Асьма пила чай из блюдца, с сахаром вприкуску, и разглядывала ее комнату. Покрытый ковром диван, зеркальный шкаф, занавески на окнах — ситец, а по нему березки, домики и елочки, подарок Веры. Цветы из поролона в вазочке — Вера их не одобряла, бархатную вишневую скатерть, которую сберегла чудом и в трудное время не продала — память о Белостоке. Осмотрела и Анну, как эту мебель, безжалостно своими пуговицами. Сказала: «А ты бы могла еще устроиться! Хочешь, познакомлю тебя?»
Анне от этих слов даже кровь в лицо бросилась.
Мамочка моя! И как у нее язык повернулся сказать такое! Молодых сколько в девках сидит... Хотя бы у них на бисквитной фабрике!
«Что ты, Асьма,— сказала Анна,— зозуля наши года уже сосчитала». Но Асьма усмехнулась, погляделась в зеркало и вдруг призналась: «А я замужем, Анна. Года еще нет. Нашла-таки себе старичка. Полковник в отставке» Она рассказала Анне, как нарочно устроилась в Дом офицера, в книжный киоск. Как приглядела себе вдовца-полковника.

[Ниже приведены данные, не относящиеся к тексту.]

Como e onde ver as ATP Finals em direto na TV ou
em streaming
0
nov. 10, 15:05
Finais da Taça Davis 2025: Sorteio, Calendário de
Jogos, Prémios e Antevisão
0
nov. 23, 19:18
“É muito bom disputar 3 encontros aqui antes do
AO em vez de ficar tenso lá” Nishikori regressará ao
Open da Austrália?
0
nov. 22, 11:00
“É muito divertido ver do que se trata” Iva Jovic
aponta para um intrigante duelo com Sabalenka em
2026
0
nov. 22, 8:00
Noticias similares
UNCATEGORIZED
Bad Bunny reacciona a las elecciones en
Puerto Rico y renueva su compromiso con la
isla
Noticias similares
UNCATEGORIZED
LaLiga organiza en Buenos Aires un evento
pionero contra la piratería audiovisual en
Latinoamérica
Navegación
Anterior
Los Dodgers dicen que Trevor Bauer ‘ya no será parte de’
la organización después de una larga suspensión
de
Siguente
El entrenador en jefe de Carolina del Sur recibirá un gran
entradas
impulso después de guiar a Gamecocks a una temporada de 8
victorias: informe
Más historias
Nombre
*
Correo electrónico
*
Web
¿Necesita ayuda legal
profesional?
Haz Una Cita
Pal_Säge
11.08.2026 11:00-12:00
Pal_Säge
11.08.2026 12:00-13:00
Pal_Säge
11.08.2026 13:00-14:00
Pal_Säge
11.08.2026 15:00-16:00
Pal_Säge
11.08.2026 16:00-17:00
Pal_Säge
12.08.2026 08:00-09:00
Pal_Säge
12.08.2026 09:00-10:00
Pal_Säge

«Пусть молодые в девках сидят,— сказала Асьма Наш возраст в цене. Конечно, баба и без мужика проживет, но боюсь я, Анна, старости. Заболею — и воды никто не подаст... Молодые о том не думают, а нам уже думать пора. Вот потому и в цене наш возраст, что старики охотнее женятся. Девчонка не всякая за старика пойдет, да и старик, если разумный, под пару себе подбирает...»
Анна слушала Асьму, ее неприличные речи и удивлялась: о чем женщина думает. Одного века, видно, мало ей, хочет два прожить... Все же в гости к Асьме выбралась — ради любопытства. Асьма хвалилась — и телевизор у нее, и холодильник. А шубу котиковую тоже полковник ей подарил. Не соврала Асьма. И телевизор и холодильник — все у нее было. И муж был. Полковник в отставке Лев Демьяныч. Крепенький такой старичок, лицо красное, волос сивый —- седой, одним словом. По дому ходит в тапочках, командует — в армии привык. Асьму зовет Асенькой, сам чай заваривает.

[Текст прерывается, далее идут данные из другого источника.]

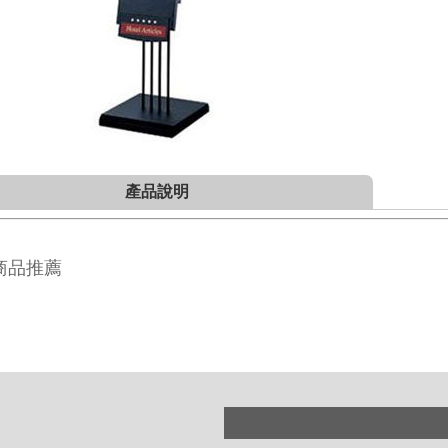
產品說明
商品推薦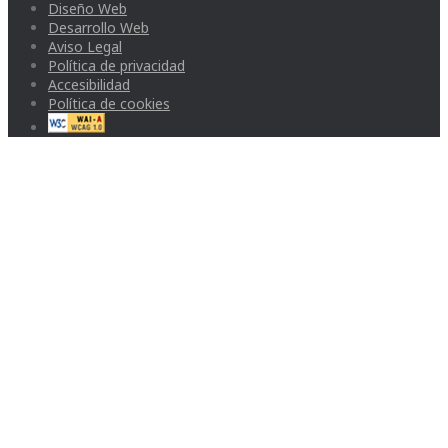
Diseño Web
Desarrollo Web
Aviso Legal
Política de privacidad
Accesibilidad
Política de cookies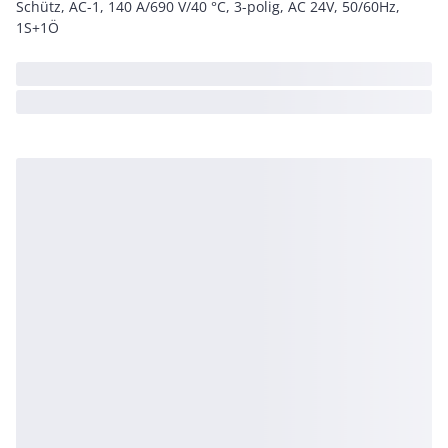
Schütz, AC-1, 140 A/690 V/40 °C, 3-polig, AC 24V, 50/60Hz,
1S+1Ö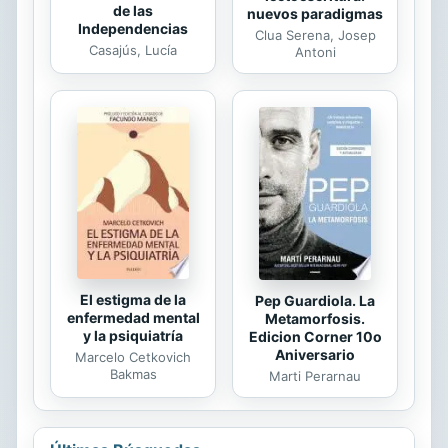
de las
nuevos paradigmas
Independencias
Clua Serena, Josep
Casajús, Lucía
Antoni
El estigma de la
Pep Guardiola. La
enfermedad mental
Metamorfosis.
y la psiquiatría
Edicion Corner 10o
Aniversario
Marcelo Cetkovich
Bakmas
Marti Perarnau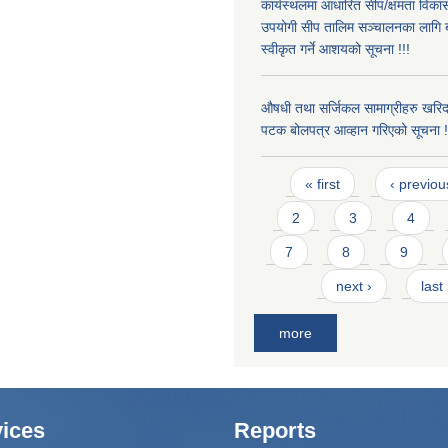
कार्यस्थलमा आधारित सीप/क्षमता विक
उपयोगी सीप तालिम सञ्चालनका लागि ब
स्वीकृत गर्ने आशयको सूचना !!!
औषधी तथा सर्जिकल सामाग्रीहरु खरिद
पटक बोलपत्र आव्हान गरिएको सूचना !
Pages
« first
‹ previou
2
3
4
7
8
9
next ›
last
more
ices
Reports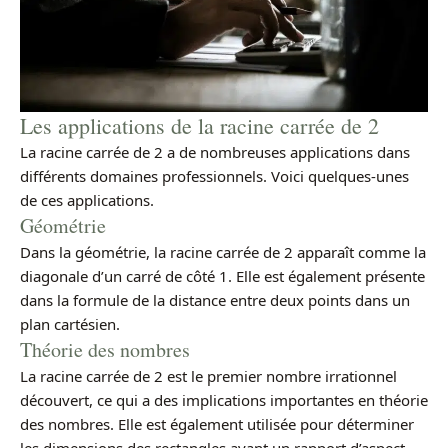
Les applications de la racine carrée de 2
La racine carrée de 2 a de nombreuses applications dans
différents domaines professionnels. Voici quelques-unes
de ces applications.
Géométrie
Dans la géométrie, la racine carrée de 2 apparaît comme la
diagonale d’un carré de côté 1. Elle est également présente
dans la formule de la distance entre deux points dans un
plan cartésien.
Théorie des nombres
La racine carrée de 2 est le premier nombre irrationnel
découvert, ce qui a des implications importantes en théorie
des nombres. Elle est également utilisée pour déterminer
les dimensions des rectangles ayant un rapport d’aspect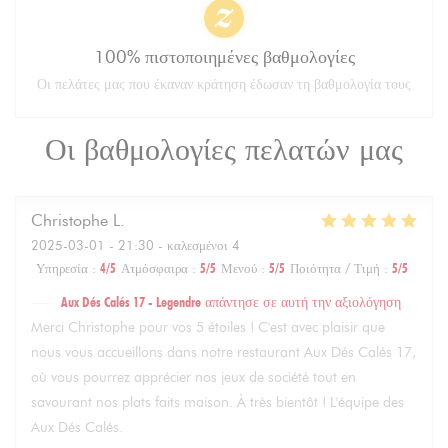
100% πιστοποιημένες βαθμολογίες
Οι πελάτες μας που έκαναν κράτηση έδωσαν τη βαθμολογία τους
Οι βαθμολογίες πελατών μας
Christophe
L
2025-03-01
- 21:30 - καλεσμένοι 4
Υπηρεσία
:
4
/5
Ατμόσφαιρα
:
5
/5
Μενού
:
5
/5
Ποιότητα / Τιμή
:
5
/5
Aux Dés Calés 17 - Legendre
απάντησε σε αυτή την αξιολόγηση
Merci Christophe pour vos 5 étoiles ! C'est avec plaisir que
nous vous accueillons dans notre restaurant Aux Dés Calés 17,
où vous pourrez apprécier nos jeux de société tout en
savourant nos plats faits maison. À très bientôt ! L'équipe des
Aux Dés Calés.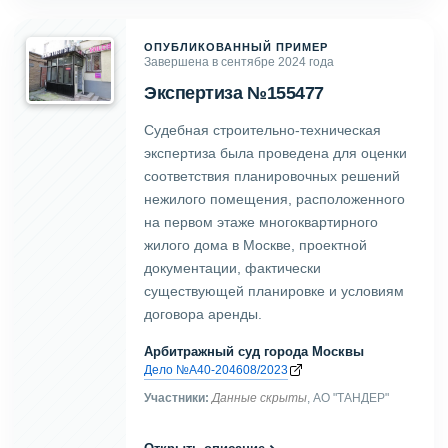
ОПУБЛИКОВАННЫЙ ПРИМЕР
Завершена в сентябре 2024 года
Экспертиза №155477
Судебная строительно-техническая
экспертиза была проведена для оценки
соответствия планировочных решений
нежилого помещения, расположенного
на первом этаже многоквартирного
жилого дома в Москве, проектной
документации, фактически
существующей планировке и условиям
договора аренды.
Арбитражный суд города Москвы
Дело №А40-204608/2023
Участники:
Данные скрыты
, АО "ТАНДЕР"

Стали прощаться, он Анне руку целовать — еле отдернула. Рука грубая, рабочая. Да и не привыкла Анна к таким коникам...
Шла домой от Асьмы, посмеивалась, головой качала. А пришла, отомкнула дверь — в доме тихо, печка вытопилась, наверху остыла, а внизу еще теплая. Достала из печки котелок с кашей, поела без аппетита. Не то чтобы она завидовала Асьме, но тишину своего дома за двадцать лет одинокой жизни услышала как бы впервые.